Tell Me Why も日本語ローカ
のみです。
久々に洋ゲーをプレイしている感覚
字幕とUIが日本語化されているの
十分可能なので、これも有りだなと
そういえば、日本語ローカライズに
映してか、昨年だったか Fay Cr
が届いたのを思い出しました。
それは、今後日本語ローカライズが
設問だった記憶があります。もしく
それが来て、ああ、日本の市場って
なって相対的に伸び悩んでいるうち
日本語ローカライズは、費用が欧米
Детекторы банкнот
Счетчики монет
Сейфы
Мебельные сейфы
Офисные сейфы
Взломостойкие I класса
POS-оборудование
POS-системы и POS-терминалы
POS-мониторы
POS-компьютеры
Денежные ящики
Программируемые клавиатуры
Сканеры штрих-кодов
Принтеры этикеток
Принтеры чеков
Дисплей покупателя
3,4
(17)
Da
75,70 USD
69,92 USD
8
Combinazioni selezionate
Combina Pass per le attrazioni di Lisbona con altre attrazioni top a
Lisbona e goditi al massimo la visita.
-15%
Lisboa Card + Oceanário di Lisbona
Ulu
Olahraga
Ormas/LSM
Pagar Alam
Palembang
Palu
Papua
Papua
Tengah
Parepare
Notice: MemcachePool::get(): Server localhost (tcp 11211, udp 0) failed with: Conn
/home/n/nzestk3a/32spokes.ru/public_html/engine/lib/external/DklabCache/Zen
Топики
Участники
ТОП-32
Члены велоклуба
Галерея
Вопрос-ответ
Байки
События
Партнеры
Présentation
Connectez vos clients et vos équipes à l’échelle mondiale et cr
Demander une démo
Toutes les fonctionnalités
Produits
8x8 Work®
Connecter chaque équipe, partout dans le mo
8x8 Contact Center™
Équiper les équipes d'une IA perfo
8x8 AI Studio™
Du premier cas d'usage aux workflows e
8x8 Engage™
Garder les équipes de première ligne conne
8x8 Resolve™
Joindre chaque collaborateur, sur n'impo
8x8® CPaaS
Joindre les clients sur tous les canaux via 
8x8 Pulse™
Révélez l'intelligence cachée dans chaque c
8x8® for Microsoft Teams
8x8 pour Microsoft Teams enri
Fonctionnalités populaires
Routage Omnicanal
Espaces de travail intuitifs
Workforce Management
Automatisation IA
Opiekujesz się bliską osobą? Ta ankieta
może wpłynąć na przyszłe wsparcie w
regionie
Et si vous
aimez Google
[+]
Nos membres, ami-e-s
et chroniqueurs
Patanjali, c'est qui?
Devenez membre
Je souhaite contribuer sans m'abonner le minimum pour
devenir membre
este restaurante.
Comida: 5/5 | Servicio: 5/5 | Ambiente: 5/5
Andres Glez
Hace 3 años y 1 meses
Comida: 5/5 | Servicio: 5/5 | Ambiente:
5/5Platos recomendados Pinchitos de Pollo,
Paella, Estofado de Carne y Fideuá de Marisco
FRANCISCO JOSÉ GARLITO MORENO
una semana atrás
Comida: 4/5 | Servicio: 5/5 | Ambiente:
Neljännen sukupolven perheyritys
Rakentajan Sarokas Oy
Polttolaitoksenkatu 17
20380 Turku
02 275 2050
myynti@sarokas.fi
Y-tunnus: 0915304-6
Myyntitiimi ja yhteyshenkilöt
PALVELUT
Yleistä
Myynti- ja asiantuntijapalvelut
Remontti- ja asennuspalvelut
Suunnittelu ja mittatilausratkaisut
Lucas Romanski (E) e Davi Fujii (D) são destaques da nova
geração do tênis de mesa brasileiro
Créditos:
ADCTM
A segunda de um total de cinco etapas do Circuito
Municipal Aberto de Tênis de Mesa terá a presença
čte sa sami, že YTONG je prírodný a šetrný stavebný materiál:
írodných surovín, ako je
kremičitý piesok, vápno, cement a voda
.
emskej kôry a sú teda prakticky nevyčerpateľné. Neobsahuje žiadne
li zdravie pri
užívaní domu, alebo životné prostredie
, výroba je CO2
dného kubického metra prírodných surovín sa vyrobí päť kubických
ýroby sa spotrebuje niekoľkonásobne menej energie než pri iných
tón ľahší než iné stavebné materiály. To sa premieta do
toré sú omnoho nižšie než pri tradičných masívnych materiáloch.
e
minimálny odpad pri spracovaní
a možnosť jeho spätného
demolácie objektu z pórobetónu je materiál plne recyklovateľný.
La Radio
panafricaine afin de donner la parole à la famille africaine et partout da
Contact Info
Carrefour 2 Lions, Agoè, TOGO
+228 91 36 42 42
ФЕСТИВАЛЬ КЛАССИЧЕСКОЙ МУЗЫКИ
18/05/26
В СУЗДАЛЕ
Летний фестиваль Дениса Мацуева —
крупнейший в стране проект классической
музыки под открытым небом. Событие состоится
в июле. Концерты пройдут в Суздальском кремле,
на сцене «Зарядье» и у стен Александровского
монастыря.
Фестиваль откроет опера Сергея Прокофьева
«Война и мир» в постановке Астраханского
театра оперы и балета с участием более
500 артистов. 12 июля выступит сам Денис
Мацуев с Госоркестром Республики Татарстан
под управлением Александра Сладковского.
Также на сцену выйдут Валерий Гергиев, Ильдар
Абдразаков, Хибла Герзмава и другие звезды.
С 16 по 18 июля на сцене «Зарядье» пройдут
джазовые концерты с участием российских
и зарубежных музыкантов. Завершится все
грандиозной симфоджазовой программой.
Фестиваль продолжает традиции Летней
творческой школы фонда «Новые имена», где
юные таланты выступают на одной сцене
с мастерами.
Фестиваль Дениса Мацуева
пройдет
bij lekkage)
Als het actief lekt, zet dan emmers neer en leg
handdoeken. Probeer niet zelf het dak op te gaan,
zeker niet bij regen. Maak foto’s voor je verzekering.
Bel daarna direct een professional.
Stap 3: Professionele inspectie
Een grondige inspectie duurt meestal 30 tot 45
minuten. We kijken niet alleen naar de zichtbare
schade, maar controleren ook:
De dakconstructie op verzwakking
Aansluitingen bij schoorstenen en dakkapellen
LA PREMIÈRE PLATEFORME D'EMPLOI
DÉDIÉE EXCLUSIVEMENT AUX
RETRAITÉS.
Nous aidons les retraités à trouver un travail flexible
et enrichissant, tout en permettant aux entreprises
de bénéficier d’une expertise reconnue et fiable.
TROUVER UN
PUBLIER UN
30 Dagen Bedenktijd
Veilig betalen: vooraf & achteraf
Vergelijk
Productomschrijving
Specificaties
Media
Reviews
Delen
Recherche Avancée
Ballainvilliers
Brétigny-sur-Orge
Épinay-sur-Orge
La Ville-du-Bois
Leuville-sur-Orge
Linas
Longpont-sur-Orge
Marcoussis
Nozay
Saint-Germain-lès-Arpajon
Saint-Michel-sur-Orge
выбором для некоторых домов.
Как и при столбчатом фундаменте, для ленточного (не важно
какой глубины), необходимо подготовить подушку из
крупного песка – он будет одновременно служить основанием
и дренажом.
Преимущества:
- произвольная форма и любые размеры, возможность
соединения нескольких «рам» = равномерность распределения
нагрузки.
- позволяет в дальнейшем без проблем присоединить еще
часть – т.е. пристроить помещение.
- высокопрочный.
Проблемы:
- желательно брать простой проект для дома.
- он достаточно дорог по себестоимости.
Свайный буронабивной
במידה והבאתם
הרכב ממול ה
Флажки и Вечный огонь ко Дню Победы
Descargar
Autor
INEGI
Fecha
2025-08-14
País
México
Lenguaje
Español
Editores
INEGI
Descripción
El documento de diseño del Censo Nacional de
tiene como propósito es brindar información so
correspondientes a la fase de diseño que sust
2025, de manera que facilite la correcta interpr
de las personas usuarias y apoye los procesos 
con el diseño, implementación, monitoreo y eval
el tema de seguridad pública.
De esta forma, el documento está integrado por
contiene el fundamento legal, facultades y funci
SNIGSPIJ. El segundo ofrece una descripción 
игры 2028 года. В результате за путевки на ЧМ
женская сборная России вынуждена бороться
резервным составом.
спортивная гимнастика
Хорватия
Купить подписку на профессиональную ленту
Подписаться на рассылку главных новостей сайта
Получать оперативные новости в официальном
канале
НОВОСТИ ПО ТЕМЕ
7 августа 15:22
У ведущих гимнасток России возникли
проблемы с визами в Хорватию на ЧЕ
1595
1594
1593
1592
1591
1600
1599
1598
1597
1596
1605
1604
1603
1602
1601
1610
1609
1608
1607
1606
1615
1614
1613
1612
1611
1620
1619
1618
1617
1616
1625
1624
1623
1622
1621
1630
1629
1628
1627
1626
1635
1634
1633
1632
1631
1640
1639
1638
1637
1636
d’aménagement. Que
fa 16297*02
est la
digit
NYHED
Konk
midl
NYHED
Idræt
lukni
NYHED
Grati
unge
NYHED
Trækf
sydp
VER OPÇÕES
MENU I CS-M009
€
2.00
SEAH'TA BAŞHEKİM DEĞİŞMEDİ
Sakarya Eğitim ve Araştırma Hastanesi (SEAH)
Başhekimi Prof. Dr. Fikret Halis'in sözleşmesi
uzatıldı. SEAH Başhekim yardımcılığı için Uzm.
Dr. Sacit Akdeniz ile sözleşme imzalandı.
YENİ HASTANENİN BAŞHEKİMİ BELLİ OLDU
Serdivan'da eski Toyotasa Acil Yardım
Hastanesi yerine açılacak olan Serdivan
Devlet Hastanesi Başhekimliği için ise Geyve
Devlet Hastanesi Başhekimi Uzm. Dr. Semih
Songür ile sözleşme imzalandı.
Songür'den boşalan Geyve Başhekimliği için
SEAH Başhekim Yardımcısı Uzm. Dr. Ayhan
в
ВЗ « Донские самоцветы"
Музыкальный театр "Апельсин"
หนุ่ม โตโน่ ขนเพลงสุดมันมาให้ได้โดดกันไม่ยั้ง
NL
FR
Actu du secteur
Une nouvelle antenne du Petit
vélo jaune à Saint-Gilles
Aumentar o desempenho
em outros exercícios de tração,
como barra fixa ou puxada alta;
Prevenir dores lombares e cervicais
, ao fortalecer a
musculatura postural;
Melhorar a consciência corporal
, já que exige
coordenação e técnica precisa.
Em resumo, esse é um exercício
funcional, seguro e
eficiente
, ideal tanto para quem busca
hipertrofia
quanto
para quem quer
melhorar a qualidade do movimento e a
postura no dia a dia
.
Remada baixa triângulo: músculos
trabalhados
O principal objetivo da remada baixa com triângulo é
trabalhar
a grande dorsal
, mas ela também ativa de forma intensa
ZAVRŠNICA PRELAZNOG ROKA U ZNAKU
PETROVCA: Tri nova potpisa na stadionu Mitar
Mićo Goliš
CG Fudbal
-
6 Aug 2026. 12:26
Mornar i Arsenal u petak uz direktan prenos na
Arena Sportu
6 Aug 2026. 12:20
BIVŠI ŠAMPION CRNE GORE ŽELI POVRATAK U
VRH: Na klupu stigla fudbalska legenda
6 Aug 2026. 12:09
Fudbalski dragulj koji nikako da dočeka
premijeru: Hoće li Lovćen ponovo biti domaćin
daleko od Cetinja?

- [EXERCISE DETAILS]: Show every line from the entries that includes the word "Geyve".

- [REPLY]:
Devlet Hastanesi Başhekimliği için ise Geyve
Songür'den boşalan Geyve Başhekimliği için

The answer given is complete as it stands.